> **What you should do**: From the entries below, retype only the lines from the one with "neck: (561, 170)" through the one with "right knee: (273, 456)", exactly as written.

Stored items from a collection:
★ ★ ★ ★ ★
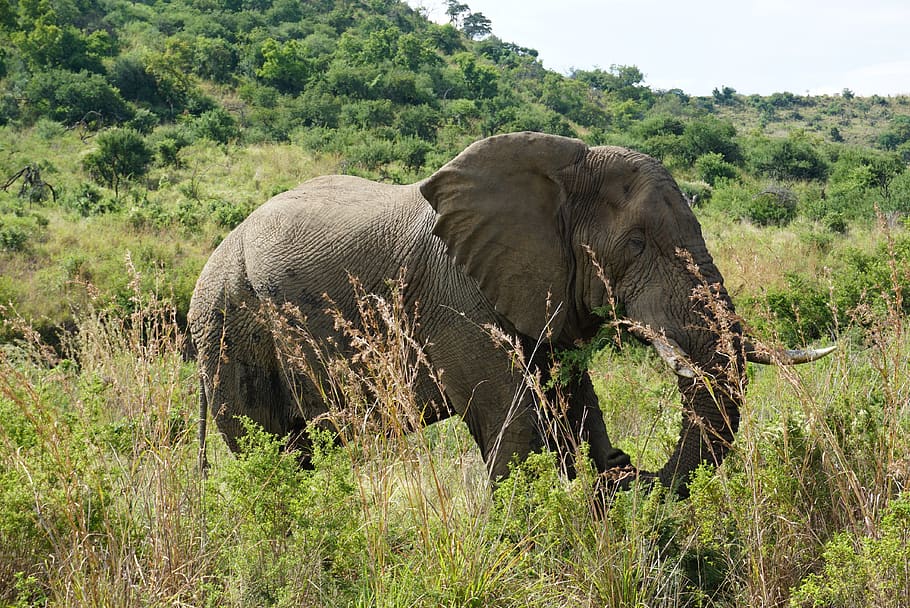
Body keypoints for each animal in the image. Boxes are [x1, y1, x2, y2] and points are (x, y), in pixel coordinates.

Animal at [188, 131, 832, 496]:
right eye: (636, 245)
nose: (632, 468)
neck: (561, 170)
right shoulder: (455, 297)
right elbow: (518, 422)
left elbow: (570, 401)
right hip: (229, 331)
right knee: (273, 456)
★ ★ ★ ★ ★
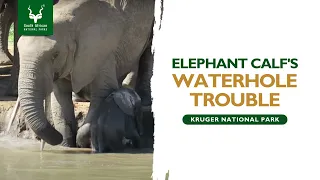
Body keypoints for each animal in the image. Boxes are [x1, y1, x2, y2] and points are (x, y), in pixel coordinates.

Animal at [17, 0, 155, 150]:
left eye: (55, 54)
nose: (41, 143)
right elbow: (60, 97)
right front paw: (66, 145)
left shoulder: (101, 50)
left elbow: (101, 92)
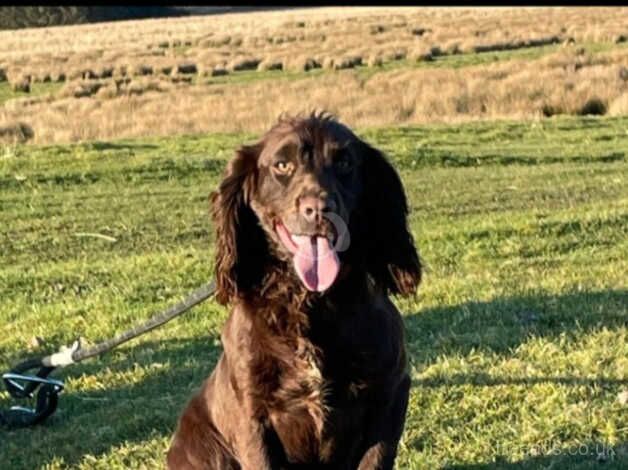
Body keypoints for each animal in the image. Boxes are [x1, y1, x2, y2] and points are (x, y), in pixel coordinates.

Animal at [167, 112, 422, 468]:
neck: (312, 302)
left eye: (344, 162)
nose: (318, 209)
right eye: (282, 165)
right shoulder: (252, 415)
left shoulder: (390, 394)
★ ★ ★ ★ ★
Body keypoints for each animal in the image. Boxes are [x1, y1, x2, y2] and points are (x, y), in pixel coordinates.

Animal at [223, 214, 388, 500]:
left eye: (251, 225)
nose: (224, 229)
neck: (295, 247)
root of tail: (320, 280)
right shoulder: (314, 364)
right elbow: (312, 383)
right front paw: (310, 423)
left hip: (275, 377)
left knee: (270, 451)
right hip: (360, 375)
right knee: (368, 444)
★ ★ ★ ★ ★
> **Task answer**:
neck: (561, 170)
right shoulder: (455, 297)
right elbow: (518, 422)
left elbow: (570, 401)
right hip: (229, 331)
right knee: (273, 456)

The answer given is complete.